Vale ressaltar que Esther não demoniza a tecnologia, muito pelo contrário. Ela entende suas partes boas, como a facilidade de conexão entre as pessoas durante a pandemia, por exemplo. Porém, ao mesmo tempo, salientou que a conveniência trazida por ela, como o aviso de um calendário sobre uma reunião ou uma recomendação de música do Spotify, pode não ser benéfica. “Gosto que meus inconvenientes sejam removidos, mas, ao mesmo tempo, ficar desconfortável fazendo coisas que você acaba não gostando e correr riscos são algumas das maneiras pelas quais aprendemos quem somos e quem não somos”.
Esther entende que as experimentações e os fracassos são essenciais para o desenvolvimento da identidade das pessoas. E que quando se elimina os riscos, as oportunidades de aprendizado são eliminadas junto. “Nossas tecnologias cada vez mais preditivas, embora tenham resolvido muitos dos maiores inconvenientes da vida, também estão nos tornando despreparados e incapazes de tolerar a inevitável imprevisibilidade da natureza humana, do amor e da vida”.
Essa automatização da vida, trazida pela tecnologia, está transformando a intimidade em um “processo simples e comercializado”, que acaba com os erros, na visão da psicoterapeuta. Ela reforçou que uma característica única da intimidade humana é que quando as pessoas verdadeiramente se permitem conhecer o outro, elas também passam a conhecer novas parte de si mesmas.
OpenAI e ChatGPT: pró-humano e pró-ética
Por fim, Esther criticou a inteligência artificial no sentido em que mais pessoas a criticam, que é justamente no ponto de que ela só sabe sobre aquilo que foi treinada, não tem crenças e nem questões pessoais, não sabe ler o contexto das situações. “Reduz questões complexas a zeros e uns”.
Dilemas como divórcio, ter filhos, entrar ou sair de um relacionamento, são complexos e não podem ser resolvidos com inteligência artificial. “Sugiro que paremos de tratar desses dilemas como problemas técnicos, que têm soluções claras”, enfatizou a psicoterapeuta.
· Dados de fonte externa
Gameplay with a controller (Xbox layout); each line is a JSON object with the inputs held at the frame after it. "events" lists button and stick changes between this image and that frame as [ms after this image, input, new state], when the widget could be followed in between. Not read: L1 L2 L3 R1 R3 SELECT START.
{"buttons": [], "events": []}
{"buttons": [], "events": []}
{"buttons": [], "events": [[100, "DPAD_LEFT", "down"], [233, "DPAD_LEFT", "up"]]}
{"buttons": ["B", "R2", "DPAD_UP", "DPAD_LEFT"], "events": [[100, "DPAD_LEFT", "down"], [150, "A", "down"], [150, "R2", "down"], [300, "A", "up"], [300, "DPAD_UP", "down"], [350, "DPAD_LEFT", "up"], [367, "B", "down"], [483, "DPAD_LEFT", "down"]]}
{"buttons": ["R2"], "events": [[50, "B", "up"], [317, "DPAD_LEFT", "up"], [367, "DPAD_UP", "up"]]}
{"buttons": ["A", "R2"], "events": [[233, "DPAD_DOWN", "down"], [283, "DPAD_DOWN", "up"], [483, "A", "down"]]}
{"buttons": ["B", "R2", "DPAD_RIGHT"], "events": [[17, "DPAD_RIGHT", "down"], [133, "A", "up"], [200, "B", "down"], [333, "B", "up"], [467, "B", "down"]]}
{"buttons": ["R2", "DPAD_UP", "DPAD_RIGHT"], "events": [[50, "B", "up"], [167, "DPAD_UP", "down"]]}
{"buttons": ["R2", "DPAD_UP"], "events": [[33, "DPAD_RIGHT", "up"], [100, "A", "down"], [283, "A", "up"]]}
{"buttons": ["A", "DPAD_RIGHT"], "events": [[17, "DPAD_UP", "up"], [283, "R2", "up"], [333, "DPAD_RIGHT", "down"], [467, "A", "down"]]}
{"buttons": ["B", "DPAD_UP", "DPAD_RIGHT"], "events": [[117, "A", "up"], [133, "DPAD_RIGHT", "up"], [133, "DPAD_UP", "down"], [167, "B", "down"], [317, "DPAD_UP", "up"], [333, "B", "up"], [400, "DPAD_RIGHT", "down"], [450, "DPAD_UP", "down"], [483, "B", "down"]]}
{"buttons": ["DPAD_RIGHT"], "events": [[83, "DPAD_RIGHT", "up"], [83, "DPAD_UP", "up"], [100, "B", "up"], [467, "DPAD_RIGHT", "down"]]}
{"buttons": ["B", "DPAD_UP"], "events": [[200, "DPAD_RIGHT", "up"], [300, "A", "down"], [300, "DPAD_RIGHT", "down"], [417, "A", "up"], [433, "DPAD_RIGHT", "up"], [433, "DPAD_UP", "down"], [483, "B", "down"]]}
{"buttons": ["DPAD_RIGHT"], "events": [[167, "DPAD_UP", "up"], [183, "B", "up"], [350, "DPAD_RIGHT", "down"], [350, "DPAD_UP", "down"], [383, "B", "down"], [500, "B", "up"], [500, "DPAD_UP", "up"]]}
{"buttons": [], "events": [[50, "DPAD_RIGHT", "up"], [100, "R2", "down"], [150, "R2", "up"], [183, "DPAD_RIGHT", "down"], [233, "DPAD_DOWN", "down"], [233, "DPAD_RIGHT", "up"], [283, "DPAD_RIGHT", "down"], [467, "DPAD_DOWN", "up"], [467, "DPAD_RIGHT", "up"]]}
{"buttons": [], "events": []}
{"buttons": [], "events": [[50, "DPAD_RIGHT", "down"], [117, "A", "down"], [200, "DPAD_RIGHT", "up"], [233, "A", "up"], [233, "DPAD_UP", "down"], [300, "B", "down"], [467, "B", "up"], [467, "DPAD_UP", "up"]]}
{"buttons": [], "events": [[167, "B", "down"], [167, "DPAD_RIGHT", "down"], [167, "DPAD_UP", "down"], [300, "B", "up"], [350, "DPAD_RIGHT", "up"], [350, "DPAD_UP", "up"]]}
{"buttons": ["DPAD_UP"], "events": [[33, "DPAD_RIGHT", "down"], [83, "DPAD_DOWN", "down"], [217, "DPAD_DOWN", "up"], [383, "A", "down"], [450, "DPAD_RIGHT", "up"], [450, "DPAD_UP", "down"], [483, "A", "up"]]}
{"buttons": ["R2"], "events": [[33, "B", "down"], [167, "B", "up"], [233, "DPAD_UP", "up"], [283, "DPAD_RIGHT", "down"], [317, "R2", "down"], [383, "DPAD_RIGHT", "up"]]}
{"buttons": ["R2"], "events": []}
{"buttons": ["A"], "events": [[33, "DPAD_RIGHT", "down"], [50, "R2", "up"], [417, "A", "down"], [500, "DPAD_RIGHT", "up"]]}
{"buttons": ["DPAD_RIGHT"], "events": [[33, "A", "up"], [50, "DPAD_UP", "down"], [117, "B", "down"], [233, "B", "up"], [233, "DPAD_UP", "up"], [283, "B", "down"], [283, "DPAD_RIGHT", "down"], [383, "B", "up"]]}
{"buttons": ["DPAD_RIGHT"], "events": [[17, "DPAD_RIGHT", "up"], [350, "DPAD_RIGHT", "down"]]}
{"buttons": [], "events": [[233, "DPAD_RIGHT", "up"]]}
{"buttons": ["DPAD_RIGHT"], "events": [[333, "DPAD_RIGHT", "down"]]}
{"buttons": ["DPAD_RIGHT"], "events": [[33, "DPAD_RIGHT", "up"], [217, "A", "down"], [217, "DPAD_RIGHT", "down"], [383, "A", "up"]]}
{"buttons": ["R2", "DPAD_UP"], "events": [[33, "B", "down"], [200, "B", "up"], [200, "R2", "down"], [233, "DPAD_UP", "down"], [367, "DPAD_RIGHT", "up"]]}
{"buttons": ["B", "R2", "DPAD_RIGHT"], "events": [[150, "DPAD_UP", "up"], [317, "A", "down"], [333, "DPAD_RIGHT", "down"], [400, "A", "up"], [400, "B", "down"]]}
Muitas pessoas vivem com perguntas pesadas, que não têm resposta certa ou errada. Para Esther, qualquer decisão que se tome em uma situação como essa trará consequências às pessoas envolvidas e que deverão ser carregadas por elas. “Cada escolha traz risco para a opção que não escolhemos”, completa, ressaltando que, neste contexto, as telas são falsas promessas de que é possível fazer escolhas sem vivenciar o luto da perda do que não foi escolhido.
Esther entende que o foco atual dos seres humanos de tentar se livrar de grandes obstáculos e pequenos desconfortos, está facilitando a vida das pessoas, mas, ao mesmo tempo, deixando-as despreparadas para as inconveniências cotidianas. Apesar disso, a psicoterapeuta acabou sua palestra de forma otimista, explicando que a intimidade nasce com o ser humano, na verdade, vem desde o útero da mãe.